On 4 May 2004, she completed transit of the Panama Canal and then moved to cross the equator. Her ship crew engaged in the rites and rituals of the crossing, inducting the captain of the ship and many of the crew in to "Shell-Backs". She completed her final deployment on 3 August 2004. Ticonderoga then made liberty port visits to Cozumel, Mexico (15-17 March); Colon (27-28 March); Mayport (1-9 April); Guantánamo Bay (12-13 April); Cartagena, Colombia (27-29 May); Vasco Núñez de Balboa, Panama (6-7 May); and Puerto Quetzal, Guatemala (17-19 May). She conducted counter-narcotics operations in conjunction with Colombian military authorities from April–June. Ticonderoga successfully intercepted five cigarette-shaped “go-fast” smuggling boats, and one fishing vessel, netting over 14,000 pounds of cocaine, and detaining 25 suspects in the process.She was decommissioned on 30 September of that year. After her decommissioning, she was towed to the Naval Inactive Ship Maintenance Facility in Philadelphia. In 2010, she was offered for museum donation by the Navy. An effort was made to bring Ticonderoga to Pascagoula, Mississippi, where she was built, to serve as a museum ship.[6] In May 2013, the vessel was formally stricken from the Naval Vessel Register, for disposal.[7] In October of the same year, The Ticonderoga Historical Society reported that the US Navy was going to scrap the ship after a number of potential museum sites were unable to add her to their collections.[8] In June 2014, NAVSEA released a disposal reporting letter declaring the ex-Ticonderoga to be available for inspection by bidders and ready for disposal by scrapping or sinking.[9] In September 2020, she arrived at Brownsville, Texas, for scrapping.

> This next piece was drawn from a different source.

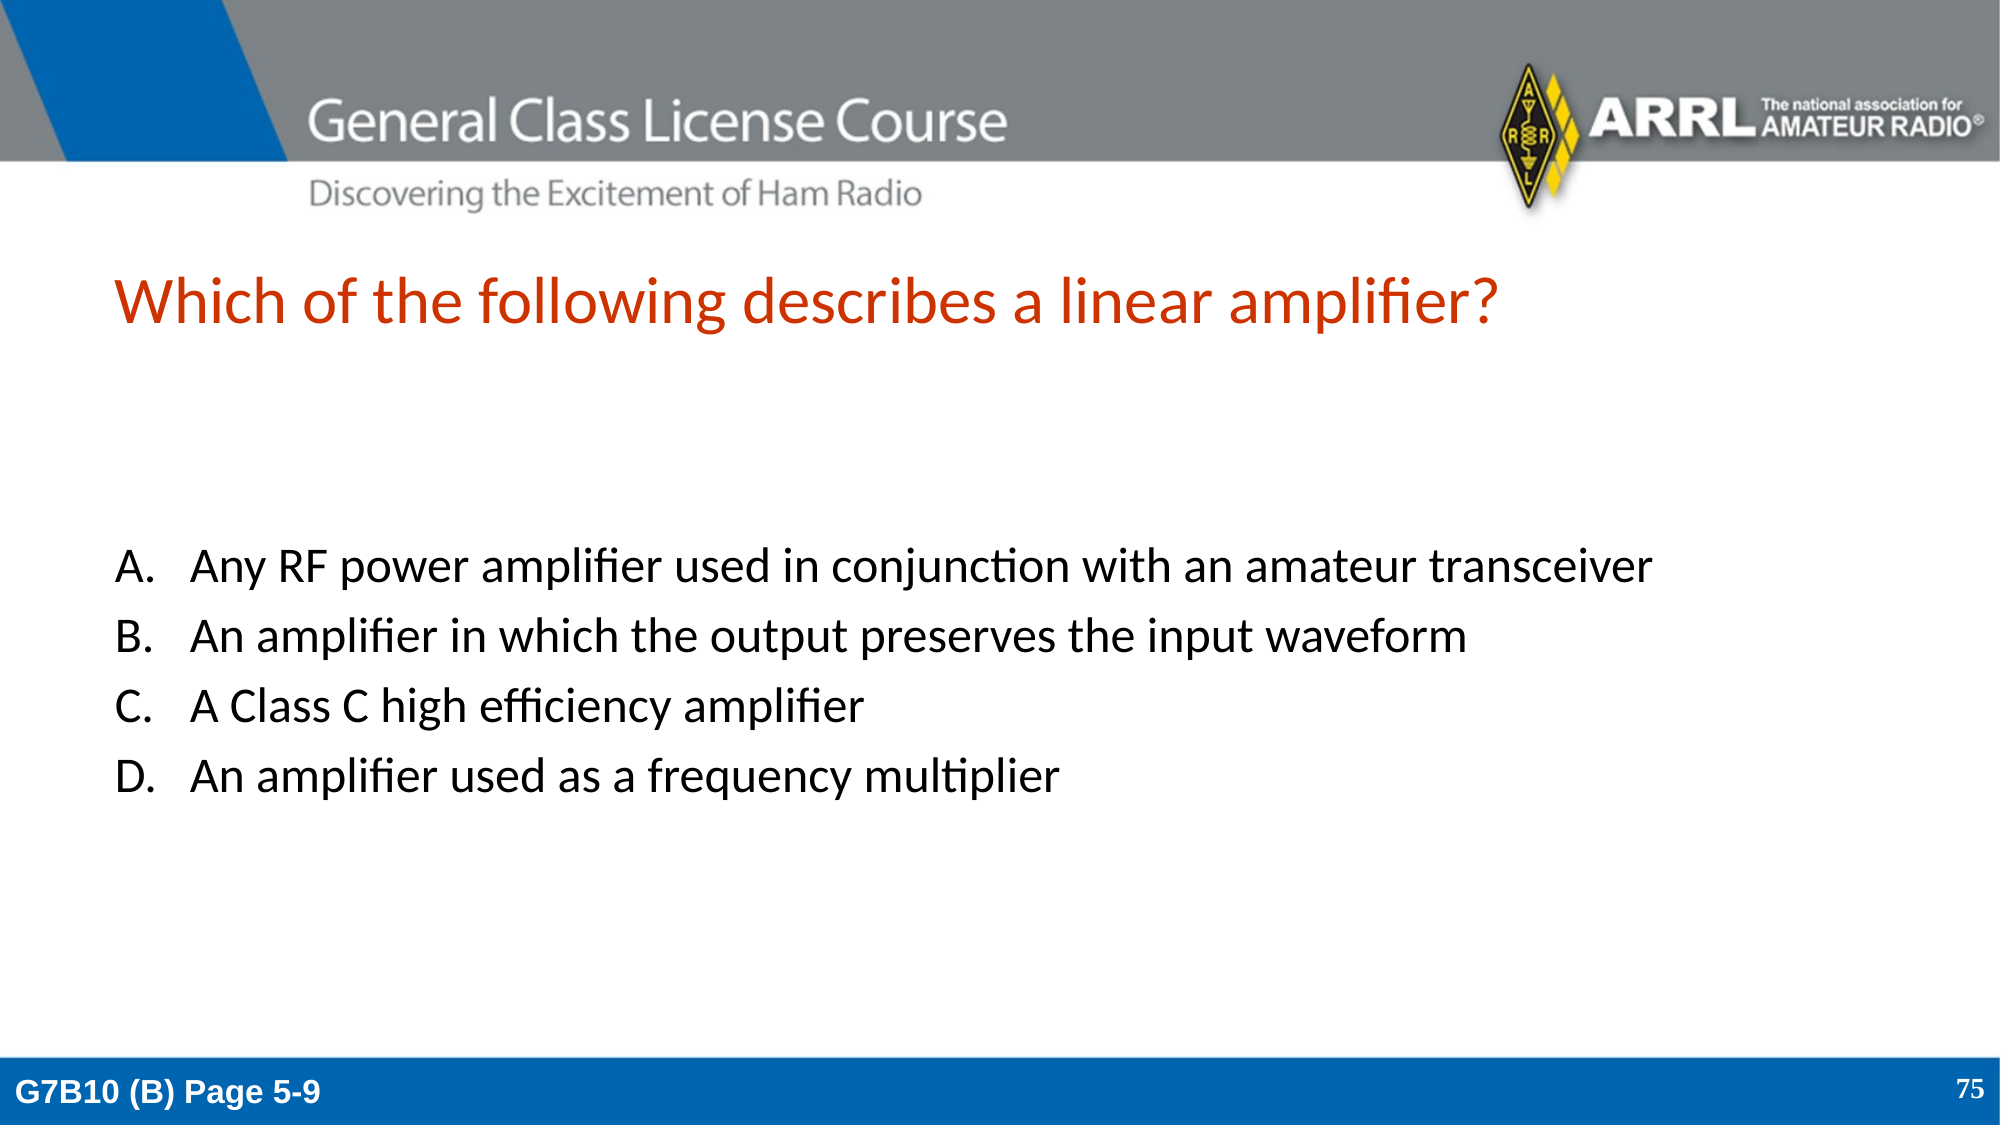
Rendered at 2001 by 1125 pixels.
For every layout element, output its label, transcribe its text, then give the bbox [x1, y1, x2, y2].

Start | End | Areas of Operation | Notes |
---|---|---|---|
20 October 1983 | 4 May 1984 | North Atlantic, | |
20 April 2001 | 28 August 2001 | Caribbean, Eastern Pacific | |
10 March 2004 | 4 August 2004 | Caribbean |
Ticonderoga was featured in the 1986 Tom Clancy novel Red Storm Rising, defending the and combined battlegroups against, and getting seriously damaged by, the saturation antiship missile attack in the Norwegian Sea by Soviet Tu-22M bombers.
Ticonderoga was mentioned in the Tom Waits song "Shore Leave" on his 1983 album Swordfishtrombones.